Se o futuro é incerto, ao menos Química Nova na Escola mantém no presente seu compromisso em favor da educação e da ciência brasileiras, e apresenta aos leitores mais uma edição. Neste número, questões relativas à diversidade e educação para as relações étnico-raciais são abordadas de diferentes maneiras em dois artigos. Em “O caso Alice Ball: uma proposta interseccional para o ensino de Química”, as autoras propõem uma sequência didática a partir da trajetória da cientista estadunidense Alice Ball. A inclusão das contribuições dos povos africanos no contexto do ensino é discutida no outro artigo, “Metalurgia do ferro em África: a Lei 10.639/03 no ensino de Química”. Tendo em vista a necessidade de aproximar o conhecimento escolar da realidade dos estudantes, utilizar temáticas relacionadas a alimentos pode ser uma boa estratégia. Três artigos nesta edição fazem referência a alimentos, sob enfoques bastante diversos. A discussão sobre agrotóxicos no ensino de química orgânica é focalizada no artigo “A invasão do agrotóxico na agricultura: abordagem para o estudo das funções orgânicas em perspectiva freireana da educação numa escola pública”. Uma proposta de atividade experimental que utiliza sucos de frutas é apresentada em “Atividade antioxidante de frutas cítricas: adaptação do método do DPPH para experimentação em sala de aula”. Outro experimento, desta vez utilizando um corante alimentício, é apresentado no artigo “Avaliando métricas em Química Verde de experimentos adaptados para a degradação do corante amarelo de tartrazina para aulas no Ensino Médio”. Ainda no campo da experimentação, diversas atividades com reagentes de baixo custo e com possibilidade de serem exploradas com viés investigativo são descritas em “Tintura de iodo como potencial reagente para a experimentação no ensino de Química”.
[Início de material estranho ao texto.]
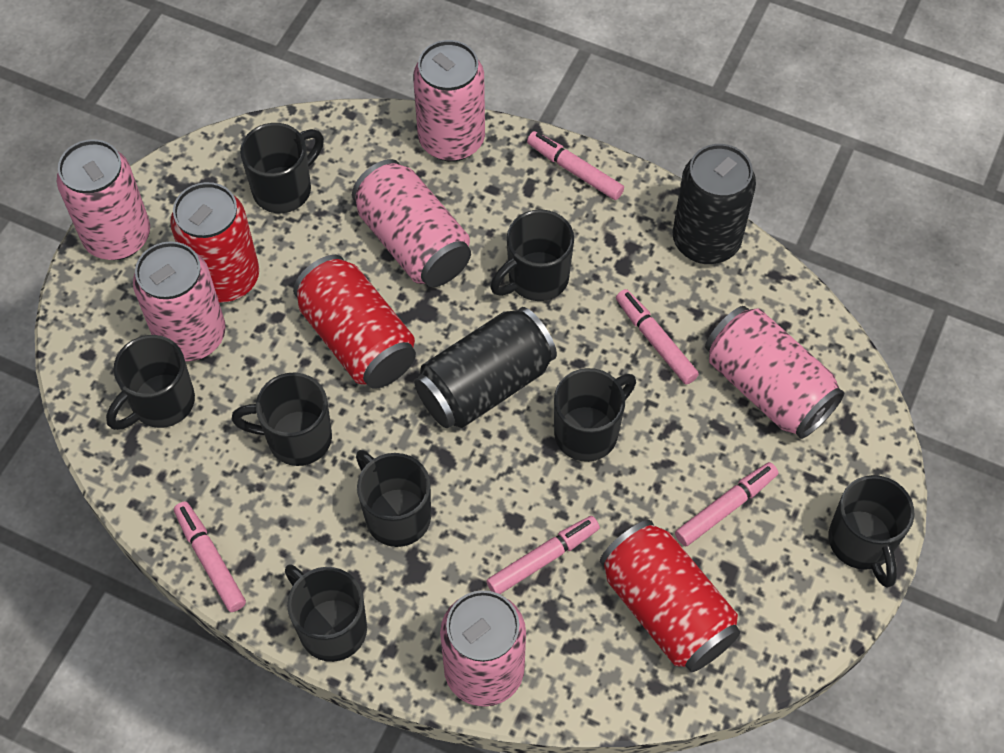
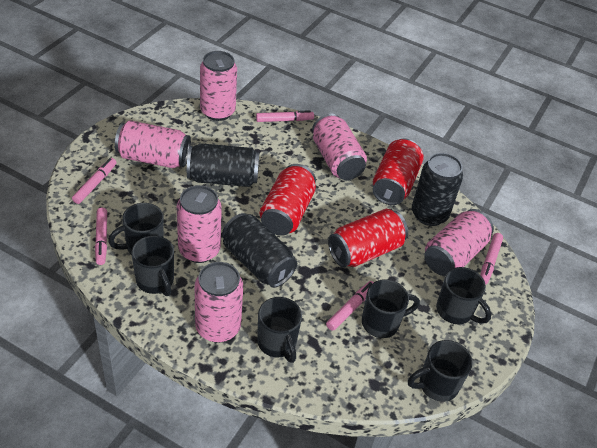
black can: 2 -> 3
black mug: 8 -> 6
Outra estratégia que tem sido explorada com sucesso para engajar os jovens na aprendizagem de ciências é o uso de jogos, como se vê em dois artigos deste número. Ambos exploram o popular formato de jogos de tabuleiro, seja para o ensino de ligações químicas (“Iônico ou covalente? Dama Química como forma lúdica e interativa para o ensino de Química na Educação Básica”), seja para o ensino de geometria molecular (“GeomeQuímica: um jogo baseado na Teoria Computacional da Mente para a aprendizagem de conceitos de geometria molecular”). Para além da ciência escolar, os museus de ciências e outros espaços de exposição se constituem em importantes aliados da popularização da ciência e podem ajudar a ampliar a compreensão e o interesse pela Química. Uma pertinente iniciativa nesse sentido encontra-se descrita no artigo “Primo Levi e a divulgação da Ciência em materiais multimídia de uma exposição museográfica”. Finalmente, um tema que se encontra na ordem do dia desde a publicação da assim chamada Base Nacional Comum – Formação em 2019 também é tratado nas páginas que seguem. As dificuldades envolvidas no estabelecimento de um curso para formar professores de Química são objeto de reflexão em “Implantação e desenvolvimento do curso noturno de Licenciatura em Química da Universidade Federal do Ceará: trajetória, sentidos e (des)configurações da formação docente”. Como se vê, os desafios são grandes e as soluções não são simples. Cabe-nos não esmorecer.
Desejamos um ótimo proveito a todas as pessoas que nos prestigiam com sua leitura!